A Simple Script to Index Markdown Content with Algolia
I decided to explore how I can make my blog more discoverable using Algolia. In this post, I’ll share a simple script that indexes my markdown content and sends it to Algolia.
The Challenge
Algolia has a limit of 10KB per record, which means we need to find ways to parse and transform our markdown content into manageable chunks. This is where this script comes in – it takes care of splitting sections and indexing data for search engines like Algolia.
How It Works
The script uses Deno as a runtime and node.js libraries to read and parse markdown files.

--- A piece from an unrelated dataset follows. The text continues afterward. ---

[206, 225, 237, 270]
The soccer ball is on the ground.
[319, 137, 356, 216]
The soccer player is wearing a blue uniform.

It splits content into sections, sanitizes text, and indexes data in the index.json
format I decided to use.
This script can be adapted to work on other websites or with different types of content.
The script
// deno run -A tools/indexer.ts
// 2024-10-27 to generate the index.json
import { writeFileSync, readFileSync } from 'node:fs';
import { join } from 'node:path';
import { Buffer } from 'node:buffer';
const regexp = /^#+/;
type Article = {
visibility: boolean;
categories: string[];
links: string[];
author: string;
initials: string;
date: string;
color: string;
company: string;
metaDescription: string;
metaKeywords: string;
title: string;
subtitle: string;
text: string;
url: string;
tags: { icon: string; text: string }[];
};
type Section = {
title: string;
description: string;
metaDescription: string;
metaKeywords: string;
items: Article[];
};
function sanitize(txt: string) {
return txt
.replace(/\s+/g, ' ')
.replace(/[\n\t\r]+/g, ' ')
.trim();
}
const sections = [
'web-projects',
'misc-projects',
'tutorials',
'security',
'devops'
];
const langs = ['en', 'fr'];
const indexes: {
slug: string;
content: string;
categories: string[];
date: string;
metaDescription: string;
metaKeywords: string;
}[] = [];
const data: Record<string, Record<string, Section>> = {
en: JSON.parse(readFileSync('./db/en.json', 'utf8')),
fr: JSON.parse(readFileSync('./db/fr.json', 'utf8'))
};
for (const section of sections) {
for (const lang of langs) {
Object.values(data[lang][section].items).forEach((item) => {
if (item.visibility === false) return;
const content = readFileSync(
join('.', 'public', 'content', section, item.url, `${lang}.md`),
'utf-8'
);
if (Buffer.from(content).byteLength >= 10000) {
const markdown_section: string[] = [];
const lines = content.split('\n');
let section_content: string = '';
for (const line of lines) {
if (line.match(regexp)) {
if (section_content.length > 0) {
markdown_section.push(section_content);
section_content = '';
}
}
const sanitized_line = line;
if (sanitized_line.length > 0) {
section_content += sanitized_line + ' ';
}
}
for (const split_section of markdown_section) {
if (Buffer.from(split_section).byteLength >= 10000) {
const sanitized = sanitize(split_section);
const split_in_half: string[] = [
sanitized.substring(0, sanitized.length / 2),
sanitized.substring(sanitized.length / 2)
];
for (const half of split_in_half) {
indexes.push({
slug: `/${lang}/${section}/${item.url}`,
content: half,
categories: item.categories,
date: item.date,
metaDescription: item.metaDescription,
metaKeywords: item.metaKeywords
});
}
} else {
indexes.push({
slug: `/${lang}/${section}/${item.url}`,
content: sanitize(split_section),
categories: item.categories,
date: item.date,
metaDescription: item.metaDescription,
metaKeywords: item.metaKeywords
});
}
}
} else {
indexes.push({
slug: `/${lang}/${section}/${item.url}`,
content: sanitize(content),
categories: item.categories,
date: item.date,
metaDescription: item.metaDescription,
metaKeywords: item.metaKeywords
});
}
});
}
}
writeFileSync('./index.json', JSON.stringify(indexes, null, 2));
Feel free to adjust the content according to your needs and writing style!